On peut s’étonner de constater que le radier n’ait pas été recouvert d’une étanchéité. Impasse technique ou volonté d’économie ? Peut être cette lacune a-t-elle contribué aux fuites qui ont perturbé le fonctionnement de l’aqueduc dès l’origine.

Des regards devaient faciliter les vérifications, l’entretien de la conduite et assurer la décompression de l’air accumulé . On connaît par ailleurs deux bassins de régulation, un en aval de la source d’Eure, l’autre en amont immédiat du pont du Gard ; ils avaient pour fonction de maîtriser le débit de l’aqueduc, donc la hauteur de l’eau dans la conduite, de permettre la maintenance de l’ouvrage, voire des réparations.

LoneLes 13 ouvrages en élévation vont du modeste ponceau au pont du Gard. Chacun de ceux qui nous sont restés, parce que les prédateurs de l’ouvrage ne sont pas allés au bout de leur tâche, offre au promeneur curieux matière à observation et réflexion sur les techniques mises en œuvre par les Romains, la maîtrise et le pragmatisme des maîtres d’œuvre.

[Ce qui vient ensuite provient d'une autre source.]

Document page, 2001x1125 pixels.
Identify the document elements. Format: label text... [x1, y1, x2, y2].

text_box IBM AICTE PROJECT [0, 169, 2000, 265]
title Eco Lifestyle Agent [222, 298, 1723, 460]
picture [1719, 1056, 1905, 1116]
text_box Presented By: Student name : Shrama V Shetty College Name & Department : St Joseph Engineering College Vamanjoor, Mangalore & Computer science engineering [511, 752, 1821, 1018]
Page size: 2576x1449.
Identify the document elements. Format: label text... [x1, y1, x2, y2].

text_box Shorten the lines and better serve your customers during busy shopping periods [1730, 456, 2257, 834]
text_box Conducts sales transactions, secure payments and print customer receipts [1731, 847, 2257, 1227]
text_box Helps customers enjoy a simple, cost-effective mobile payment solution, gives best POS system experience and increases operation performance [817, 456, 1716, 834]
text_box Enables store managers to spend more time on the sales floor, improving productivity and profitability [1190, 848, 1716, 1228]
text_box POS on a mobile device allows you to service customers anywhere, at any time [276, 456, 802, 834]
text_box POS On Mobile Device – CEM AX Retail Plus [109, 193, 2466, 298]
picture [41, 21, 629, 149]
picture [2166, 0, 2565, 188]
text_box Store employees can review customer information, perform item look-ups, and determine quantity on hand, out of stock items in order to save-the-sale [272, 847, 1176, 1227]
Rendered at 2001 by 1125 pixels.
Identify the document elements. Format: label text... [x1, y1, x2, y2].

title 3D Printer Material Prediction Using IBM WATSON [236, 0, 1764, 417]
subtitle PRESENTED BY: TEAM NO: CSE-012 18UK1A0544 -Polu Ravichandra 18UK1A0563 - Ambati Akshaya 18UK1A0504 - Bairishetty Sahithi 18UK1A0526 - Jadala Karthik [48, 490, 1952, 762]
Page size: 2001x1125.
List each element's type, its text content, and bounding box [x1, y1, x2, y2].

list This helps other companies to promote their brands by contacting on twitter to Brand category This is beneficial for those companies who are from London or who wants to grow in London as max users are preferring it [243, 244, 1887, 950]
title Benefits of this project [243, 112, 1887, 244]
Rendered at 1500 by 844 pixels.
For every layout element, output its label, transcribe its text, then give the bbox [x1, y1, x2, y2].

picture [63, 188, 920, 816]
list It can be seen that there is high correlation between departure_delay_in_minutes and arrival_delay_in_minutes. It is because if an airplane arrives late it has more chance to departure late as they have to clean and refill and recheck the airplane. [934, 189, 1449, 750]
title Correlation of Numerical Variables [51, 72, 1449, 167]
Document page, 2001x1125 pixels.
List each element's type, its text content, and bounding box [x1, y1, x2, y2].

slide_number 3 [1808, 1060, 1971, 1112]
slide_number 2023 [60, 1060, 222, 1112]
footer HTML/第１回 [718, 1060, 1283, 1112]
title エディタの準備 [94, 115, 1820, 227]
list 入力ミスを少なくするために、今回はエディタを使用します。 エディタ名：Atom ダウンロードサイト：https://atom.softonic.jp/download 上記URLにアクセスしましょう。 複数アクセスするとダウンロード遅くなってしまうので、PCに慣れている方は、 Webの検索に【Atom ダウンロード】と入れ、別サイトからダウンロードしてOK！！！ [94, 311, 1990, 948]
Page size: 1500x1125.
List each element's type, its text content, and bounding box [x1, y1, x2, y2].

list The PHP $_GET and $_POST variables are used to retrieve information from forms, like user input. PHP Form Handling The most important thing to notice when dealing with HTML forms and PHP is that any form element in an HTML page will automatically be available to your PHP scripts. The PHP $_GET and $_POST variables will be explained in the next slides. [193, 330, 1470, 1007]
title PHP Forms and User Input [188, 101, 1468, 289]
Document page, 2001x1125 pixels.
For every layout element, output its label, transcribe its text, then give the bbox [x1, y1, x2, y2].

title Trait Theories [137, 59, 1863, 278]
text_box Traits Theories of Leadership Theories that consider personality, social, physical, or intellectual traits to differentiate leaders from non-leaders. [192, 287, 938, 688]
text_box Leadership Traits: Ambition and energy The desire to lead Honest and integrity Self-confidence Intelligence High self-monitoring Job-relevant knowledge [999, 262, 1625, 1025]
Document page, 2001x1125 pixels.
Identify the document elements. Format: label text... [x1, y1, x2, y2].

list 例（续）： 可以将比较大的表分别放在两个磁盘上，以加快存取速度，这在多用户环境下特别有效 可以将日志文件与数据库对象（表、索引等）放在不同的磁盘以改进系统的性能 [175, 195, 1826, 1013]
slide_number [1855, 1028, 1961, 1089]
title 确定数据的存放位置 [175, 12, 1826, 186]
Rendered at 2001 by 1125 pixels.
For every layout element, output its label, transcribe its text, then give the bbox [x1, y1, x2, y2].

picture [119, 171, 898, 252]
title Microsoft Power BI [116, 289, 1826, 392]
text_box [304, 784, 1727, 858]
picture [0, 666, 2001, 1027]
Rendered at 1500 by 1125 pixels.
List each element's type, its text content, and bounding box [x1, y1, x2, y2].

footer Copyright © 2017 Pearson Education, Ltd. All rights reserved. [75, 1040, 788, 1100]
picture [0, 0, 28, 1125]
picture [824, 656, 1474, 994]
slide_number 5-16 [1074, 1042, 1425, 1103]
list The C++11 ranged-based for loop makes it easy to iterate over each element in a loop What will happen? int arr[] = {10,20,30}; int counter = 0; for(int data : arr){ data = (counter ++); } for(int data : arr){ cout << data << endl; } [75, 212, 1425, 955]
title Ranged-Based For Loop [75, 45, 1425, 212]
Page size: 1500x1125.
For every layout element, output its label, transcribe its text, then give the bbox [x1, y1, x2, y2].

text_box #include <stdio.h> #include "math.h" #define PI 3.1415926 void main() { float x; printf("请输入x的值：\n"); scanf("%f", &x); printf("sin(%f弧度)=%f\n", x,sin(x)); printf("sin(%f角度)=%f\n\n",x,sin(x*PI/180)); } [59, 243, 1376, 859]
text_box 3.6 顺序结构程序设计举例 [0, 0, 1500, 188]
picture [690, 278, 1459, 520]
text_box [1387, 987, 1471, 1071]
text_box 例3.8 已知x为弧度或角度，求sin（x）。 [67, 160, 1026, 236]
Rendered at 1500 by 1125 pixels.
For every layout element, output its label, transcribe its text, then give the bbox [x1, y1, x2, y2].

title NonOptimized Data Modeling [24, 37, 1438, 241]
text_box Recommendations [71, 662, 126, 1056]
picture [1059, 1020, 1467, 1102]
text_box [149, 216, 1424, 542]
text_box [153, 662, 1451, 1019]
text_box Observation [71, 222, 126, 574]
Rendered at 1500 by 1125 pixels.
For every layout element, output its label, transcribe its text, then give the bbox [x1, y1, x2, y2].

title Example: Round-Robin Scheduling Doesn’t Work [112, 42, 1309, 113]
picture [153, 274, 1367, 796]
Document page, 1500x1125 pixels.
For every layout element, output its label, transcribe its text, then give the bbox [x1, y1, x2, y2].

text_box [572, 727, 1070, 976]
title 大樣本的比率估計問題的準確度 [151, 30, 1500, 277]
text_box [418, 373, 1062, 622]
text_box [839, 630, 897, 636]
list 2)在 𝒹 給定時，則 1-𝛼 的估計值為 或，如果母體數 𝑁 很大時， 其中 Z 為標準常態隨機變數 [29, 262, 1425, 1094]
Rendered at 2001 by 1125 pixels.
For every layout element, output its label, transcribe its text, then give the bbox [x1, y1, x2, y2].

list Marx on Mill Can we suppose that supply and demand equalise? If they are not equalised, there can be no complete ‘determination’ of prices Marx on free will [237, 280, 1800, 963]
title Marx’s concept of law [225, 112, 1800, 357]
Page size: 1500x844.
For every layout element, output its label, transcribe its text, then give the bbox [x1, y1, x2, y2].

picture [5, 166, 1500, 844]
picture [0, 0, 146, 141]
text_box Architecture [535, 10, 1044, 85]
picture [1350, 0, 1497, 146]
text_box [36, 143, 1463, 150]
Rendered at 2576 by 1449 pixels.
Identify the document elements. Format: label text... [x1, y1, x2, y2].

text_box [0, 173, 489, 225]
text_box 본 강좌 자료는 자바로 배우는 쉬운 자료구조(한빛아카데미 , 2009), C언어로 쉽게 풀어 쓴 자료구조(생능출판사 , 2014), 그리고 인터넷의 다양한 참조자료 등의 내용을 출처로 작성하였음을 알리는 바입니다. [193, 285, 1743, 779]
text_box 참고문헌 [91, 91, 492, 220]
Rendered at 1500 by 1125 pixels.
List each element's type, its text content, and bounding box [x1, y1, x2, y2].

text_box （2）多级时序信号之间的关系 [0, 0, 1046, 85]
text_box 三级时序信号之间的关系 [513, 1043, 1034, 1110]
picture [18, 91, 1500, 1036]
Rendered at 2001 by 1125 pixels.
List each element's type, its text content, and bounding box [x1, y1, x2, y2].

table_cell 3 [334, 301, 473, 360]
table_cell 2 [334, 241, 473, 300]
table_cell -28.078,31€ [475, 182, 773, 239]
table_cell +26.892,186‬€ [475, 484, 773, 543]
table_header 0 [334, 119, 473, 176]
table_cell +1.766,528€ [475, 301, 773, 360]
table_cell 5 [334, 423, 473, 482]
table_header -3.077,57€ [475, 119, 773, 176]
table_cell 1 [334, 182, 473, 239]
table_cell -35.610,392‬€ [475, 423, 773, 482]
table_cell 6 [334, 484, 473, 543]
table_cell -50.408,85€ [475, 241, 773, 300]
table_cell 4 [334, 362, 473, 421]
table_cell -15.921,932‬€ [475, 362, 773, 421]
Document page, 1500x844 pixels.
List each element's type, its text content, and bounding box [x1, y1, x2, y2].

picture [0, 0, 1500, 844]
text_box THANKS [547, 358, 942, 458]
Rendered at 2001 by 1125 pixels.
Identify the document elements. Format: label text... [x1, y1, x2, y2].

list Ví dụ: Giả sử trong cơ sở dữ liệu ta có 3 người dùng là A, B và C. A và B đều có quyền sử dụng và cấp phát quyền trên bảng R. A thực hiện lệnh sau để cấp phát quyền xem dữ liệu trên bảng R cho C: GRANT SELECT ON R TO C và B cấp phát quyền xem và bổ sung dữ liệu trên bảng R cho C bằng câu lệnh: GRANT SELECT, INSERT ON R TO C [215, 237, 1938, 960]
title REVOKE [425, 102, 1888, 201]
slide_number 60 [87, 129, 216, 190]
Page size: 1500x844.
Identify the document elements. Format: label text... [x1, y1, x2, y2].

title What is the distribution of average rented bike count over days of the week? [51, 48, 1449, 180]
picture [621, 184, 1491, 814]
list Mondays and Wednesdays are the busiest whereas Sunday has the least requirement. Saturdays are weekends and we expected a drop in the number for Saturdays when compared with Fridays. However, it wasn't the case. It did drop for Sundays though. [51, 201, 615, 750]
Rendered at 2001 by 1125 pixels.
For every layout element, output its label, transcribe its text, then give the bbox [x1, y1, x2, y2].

Par analogie avec ce que l’on connaît des textes anciens (Frontin par exemple), sur l’exploitation d’autres aqueducs romains, celui de Nîmes devait faire l’objet d’une stricte surveillance, caractérisée notamment par l’interdiction de planter et de construire à proximité immédiate (4,50 m de part et d’autre de l’aqueduc) et, bien sûr, de prélever de l’eau. Ce n’est qu’après sa phase normale d’exploitation que des prélèvements sauvages ont été effectués par les agriculteurs. Les piqûres pratiquées dans les parois de l’aqueduc, ont libéré quantité d’eau saturée de calcaire et ont contribué ainsi à la formation d’énormes amas de concrétions pouvant atteindre, en deux siècles, un volume de deux cents mètres cubes.

L’exploitation normale de l’aqueduc a duré 150 ans environ. Vers le IVe siècle, l’eau dut cesser d’arriver à Nîmes. Elle était alors récupérée pour des usages agricoles. Puis, vers le VI e siècle, ce fut le temps du tarissement définitif. On récupéra les pierres taillées et l’on tailla dans les concrétions. On en retrouve dans plusieurs bâtiments ou constructions de la région : l’ancienne mairie de Remoulins, le gué du moulin du Roy à Remoulins, les vieilles églises de St Bonnet du Gard, Sernhac, Margueritte, le château de Lédenon, et bien d’autres.

Parcourir le trajet de l’aqueduc en suivant le sens de l’eau aide à la compréhension de l’ouvrage (et permet de contempler de superbes paysages). Au long du trajet, on observe des vestiges majeurs ou modestes et, en s’éloignant de quelques pas seulement, on découvre nombre de curiosités dignes d’attention.

La source d’Eure, avec son beau bassin de régulation ; Bornègre ; Vers-pont du Gard si riche en vestiges de l’aqueduc - les plus grands ouvrages en élévation se trouvent sur son territoire : ponts de la Lône, pont Roupt et pont de Valive et bien sûr le pont du Gard qui pour appartenir au patrimoine de l’Humanité est aussi versois, au moins aux yeux de ses habitants, chatouilleux sur le sujet ; les bois de Remoulins aux ouvrages nichés dans les plis du terrain ; Sernhac et ses tunnels ; l’étang de Clausonne, enfin le Castellum qui marquait la fin de l’aqueduc, les curiosités majeures ou modestes mais toujours captivantes sont nombreuses. Nous vous invitons à les découvrir au fil de balades paisibles qu’il faut faire l’esprit et le cœur disponibles.